(Aim of the exercise) Reproduce verbatim the stretch of the listing from the line containing "family: Rosaceae" through the line containing "genus: Stigmochelys", both lines included. Output only those lines.

-- Begin Records for this exercise --

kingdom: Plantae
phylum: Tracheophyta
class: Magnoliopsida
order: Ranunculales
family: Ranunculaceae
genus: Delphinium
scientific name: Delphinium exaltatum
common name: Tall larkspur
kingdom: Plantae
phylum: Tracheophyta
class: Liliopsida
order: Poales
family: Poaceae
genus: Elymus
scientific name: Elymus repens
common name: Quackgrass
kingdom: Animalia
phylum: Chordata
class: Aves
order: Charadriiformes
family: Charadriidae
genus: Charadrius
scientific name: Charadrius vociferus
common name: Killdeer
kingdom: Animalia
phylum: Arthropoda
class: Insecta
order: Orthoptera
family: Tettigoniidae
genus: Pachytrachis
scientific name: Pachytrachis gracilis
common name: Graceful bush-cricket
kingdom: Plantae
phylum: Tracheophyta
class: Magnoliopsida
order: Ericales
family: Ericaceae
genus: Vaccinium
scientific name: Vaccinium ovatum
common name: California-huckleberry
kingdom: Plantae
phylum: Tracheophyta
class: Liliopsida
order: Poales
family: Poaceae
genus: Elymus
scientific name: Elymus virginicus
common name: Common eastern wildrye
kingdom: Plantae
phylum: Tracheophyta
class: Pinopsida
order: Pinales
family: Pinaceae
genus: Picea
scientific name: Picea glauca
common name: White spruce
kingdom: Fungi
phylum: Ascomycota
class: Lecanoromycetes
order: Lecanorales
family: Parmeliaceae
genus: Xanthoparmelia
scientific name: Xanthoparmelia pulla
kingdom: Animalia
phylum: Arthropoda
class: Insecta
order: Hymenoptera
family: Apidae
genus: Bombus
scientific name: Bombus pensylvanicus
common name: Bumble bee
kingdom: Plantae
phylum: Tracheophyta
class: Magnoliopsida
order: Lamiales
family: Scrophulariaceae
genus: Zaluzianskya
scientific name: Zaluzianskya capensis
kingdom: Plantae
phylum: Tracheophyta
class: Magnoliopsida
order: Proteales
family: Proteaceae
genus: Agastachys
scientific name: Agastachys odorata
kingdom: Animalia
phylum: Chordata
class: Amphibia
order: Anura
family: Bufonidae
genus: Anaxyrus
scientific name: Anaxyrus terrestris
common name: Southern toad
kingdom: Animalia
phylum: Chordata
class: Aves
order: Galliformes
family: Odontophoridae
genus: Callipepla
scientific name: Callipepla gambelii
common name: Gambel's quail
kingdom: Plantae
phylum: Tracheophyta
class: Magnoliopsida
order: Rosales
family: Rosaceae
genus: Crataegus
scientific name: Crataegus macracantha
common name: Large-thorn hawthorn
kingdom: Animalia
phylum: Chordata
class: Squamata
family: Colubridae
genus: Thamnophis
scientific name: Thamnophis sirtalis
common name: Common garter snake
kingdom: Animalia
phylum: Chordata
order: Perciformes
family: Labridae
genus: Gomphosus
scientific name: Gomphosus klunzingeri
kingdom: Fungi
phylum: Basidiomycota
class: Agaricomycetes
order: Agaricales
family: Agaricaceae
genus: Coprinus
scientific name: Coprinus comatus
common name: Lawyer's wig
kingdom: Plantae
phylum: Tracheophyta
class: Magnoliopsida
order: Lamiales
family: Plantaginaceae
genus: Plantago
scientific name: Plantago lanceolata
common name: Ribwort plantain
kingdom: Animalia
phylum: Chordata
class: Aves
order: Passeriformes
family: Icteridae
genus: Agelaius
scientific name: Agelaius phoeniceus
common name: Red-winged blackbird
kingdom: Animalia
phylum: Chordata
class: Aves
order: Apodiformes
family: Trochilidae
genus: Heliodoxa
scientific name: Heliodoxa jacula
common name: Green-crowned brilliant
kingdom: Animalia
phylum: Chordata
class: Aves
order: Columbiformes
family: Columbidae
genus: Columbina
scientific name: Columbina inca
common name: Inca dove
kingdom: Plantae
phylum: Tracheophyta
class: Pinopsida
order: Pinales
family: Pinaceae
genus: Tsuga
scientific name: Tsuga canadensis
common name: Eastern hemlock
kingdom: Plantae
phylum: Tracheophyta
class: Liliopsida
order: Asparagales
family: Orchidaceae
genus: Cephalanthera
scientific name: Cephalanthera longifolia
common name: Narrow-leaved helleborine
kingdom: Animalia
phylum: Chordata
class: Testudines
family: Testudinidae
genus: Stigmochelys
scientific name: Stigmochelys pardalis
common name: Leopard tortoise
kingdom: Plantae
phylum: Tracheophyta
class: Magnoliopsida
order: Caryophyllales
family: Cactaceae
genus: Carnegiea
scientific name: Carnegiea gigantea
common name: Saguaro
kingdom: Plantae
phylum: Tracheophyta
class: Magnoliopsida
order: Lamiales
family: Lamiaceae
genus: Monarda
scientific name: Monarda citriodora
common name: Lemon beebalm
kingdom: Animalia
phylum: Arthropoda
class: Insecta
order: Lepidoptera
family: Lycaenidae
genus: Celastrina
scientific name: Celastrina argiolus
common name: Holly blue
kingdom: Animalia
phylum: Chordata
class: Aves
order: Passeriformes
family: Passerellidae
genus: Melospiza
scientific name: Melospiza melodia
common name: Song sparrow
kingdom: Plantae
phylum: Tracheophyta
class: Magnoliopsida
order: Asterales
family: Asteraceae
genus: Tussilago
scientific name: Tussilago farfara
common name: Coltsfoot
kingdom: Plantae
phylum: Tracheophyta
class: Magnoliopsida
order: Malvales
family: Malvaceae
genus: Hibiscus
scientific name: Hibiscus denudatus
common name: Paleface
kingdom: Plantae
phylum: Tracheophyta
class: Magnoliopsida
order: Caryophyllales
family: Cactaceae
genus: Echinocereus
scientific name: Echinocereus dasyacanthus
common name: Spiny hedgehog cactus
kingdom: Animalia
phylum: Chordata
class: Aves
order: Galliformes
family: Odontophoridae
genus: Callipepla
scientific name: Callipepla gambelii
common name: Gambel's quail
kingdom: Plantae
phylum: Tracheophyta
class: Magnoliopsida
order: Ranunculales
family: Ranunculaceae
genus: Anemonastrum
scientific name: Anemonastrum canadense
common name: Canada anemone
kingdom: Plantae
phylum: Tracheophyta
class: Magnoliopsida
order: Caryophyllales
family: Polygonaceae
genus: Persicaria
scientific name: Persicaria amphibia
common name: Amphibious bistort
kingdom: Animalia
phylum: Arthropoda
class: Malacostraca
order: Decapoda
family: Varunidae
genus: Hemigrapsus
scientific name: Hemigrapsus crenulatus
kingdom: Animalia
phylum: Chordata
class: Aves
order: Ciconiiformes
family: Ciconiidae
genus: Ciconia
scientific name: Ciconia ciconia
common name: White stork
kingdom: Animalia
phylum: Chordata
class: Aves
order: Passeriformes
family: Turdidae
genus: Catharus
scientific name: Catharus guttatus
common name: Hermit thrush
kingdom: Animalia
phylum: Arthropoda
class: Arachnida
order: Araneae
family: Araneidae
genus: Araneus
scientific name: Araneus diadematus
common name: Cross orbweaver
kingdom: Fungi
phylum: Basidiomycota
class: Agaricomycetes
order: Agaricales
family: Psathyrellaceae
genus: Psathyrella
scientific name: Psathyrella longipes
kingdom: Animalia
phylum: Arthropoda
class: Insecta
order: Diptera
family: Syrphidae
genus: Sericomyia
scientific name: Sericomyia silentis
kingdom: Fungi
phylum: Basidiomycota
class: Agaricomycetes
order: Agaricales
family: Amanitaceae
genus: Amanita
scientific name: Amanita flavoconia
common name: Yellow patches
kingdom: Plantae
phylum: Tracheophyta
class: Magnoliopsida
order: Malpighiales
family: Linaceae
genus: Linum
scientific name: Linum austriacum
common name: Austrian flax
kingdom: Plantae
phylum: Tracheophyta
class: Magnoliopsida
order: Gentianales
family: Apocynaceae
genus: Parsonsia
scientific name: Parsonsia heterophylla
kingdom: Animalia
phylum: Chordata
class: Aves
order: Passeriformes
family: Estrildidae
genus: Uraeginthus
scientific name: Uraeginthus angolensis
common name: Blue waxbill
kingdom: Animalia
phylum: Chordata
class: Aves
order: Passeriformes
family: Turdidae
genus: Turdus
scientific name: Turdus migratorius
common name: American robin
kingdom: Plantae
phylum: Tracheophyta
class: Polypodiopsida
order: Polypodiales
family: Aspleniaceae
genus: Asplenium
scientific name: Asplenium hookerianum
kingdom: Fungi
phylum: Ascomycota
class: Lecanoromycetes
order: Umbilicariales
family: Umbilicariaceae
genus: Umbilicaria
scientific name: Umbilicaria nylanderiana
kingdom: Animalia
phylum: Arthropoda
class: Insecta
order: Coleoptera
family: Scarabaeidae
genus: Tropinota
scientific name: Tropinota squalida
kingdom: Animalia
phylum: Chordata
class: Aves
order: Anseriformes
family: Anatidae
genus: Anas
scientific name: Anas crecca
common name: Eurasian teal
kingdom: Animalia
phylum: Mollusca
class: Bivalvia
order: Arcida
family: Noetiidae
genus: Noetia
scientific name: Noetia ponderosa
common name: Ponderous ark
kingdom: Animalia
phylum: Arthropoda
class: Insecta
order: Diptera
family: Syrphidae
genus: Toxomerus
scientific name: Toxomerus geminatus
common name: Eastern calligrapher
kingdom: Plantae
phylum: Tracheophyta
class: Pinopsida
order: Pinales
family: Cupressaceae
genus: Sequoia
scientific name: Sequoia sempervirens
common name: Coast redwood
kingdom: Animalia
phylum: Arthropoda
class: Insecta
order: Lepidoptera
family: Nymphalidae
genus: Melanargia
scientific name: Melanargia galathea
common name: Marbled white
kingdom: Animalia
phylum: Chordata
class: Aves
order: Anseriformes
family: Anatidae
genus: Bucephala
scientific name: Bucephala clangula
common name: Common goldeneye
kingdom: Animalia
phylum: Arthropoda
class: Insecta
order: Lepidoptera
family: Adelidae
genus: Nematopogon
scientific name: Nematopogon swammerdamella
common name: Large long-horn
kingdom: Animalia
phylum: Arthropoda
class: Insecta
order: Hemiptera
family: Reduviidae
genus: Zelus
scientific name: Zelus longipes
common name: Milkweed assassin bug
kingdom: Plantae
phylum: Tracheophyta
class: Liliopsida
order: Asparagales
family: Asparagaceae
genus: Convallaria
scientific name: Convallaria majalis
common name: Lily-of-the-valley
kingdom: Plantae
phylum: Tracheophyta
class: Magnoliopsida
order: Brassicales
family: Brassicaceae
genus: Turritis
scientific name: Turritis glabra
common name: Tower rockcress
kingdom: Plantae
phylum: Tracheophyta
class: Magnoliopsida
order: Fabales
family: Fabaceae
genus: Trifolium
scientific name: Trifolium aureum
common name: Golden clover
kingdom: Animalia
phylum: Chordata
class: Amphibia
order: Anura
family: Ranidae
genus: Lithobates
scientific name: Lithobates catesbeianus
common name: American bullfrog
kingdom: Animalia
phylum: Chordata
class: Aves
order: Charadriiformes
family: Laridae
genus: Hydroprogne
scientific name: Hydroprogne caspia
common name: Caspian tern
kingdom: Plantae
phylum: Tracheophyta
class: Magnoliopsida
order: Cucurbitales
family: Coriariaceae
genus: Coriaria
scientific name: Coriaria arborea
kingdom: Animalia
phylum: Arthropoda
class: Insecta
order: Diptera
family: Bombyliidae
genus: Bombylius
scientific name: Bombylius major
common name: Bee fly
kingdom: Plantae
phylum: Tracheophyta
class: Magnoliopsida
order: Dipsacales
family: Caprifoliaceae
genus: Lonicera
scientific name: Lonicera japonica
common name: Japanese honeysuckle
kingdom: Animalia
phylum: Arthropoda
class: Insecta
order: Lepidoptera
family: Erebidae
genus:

-- End Records for this exercise --

(Completed task)
family: Rosaceae
genus: Crataegus
scientific name: Crataegus macracantha
common name: Large-thorn hawthorn
kingdom: Animalia
phylum: Chordata
class: Squamata
family: Colubridae
genus: Thamnophis
scientific name: Thamnophis sirtalis
common name: Common garter snake
kingdom: Animalia
phylum: Chordata
order: Perciformes
family: Labridae
genus: Gomphosus
scientific name: Gomphosus klunzingeri
kingdom: Fungi
phylum: Basidiomycota
class: Agaricomycetes
order: Agaricales
family: Agaricaceae
genus: Coprinus
scientific name: Coprinus comatus
common name: Lawyer's wig
kingdom: Plantae
phylum: Tracheophyta
class: Magnoliopsida
order: Lamiales
family: Plantaginaceae
genus: Plantago
scientific name: Plantago lanceolata
common name: Ribwort plantain
kingdom: Animalia
phylum: Chordata
class: Aves
order: Passeriformes
family: Icteridae
genus: Agelaius
scientific name: Agelaius phoeniceus
common name: Red-winged blackbird
kingdom: Animalia
phylum: Chordata
class: Aves
order: Apodiformes
family: Trochilidae
genus: Heliodoxa
scientific name: Heliodoxa jacula
common name: Green-crowned brilliant
kingdom: Animalia
phylum: Chordata
class: Aves
order: Columbiformes
family: Columbidae
genus: Columbina
scientific name: Columbina inca
common name: Inca dove
kingdom: Plantae
phylum: Tracheophyta
class: Pinopsida
order: Pinales
family: Pinaceae
genus: Tsuga
scientific name: Tsuga canadensis
common name: Eastern hemlock
kingdom: Plantae
phylum: Tracheophyta
class: Liliopsida
order: Asparagales
family: Orchidaceae
genus: Cephalanthera
scientific name: Cephalanthera longifolia
common name: Narrow-leaved helleborine
kingdom: Animalia
phylum: Chordata
class: Testudines
family: Testudinidae
genus: Stigmochelys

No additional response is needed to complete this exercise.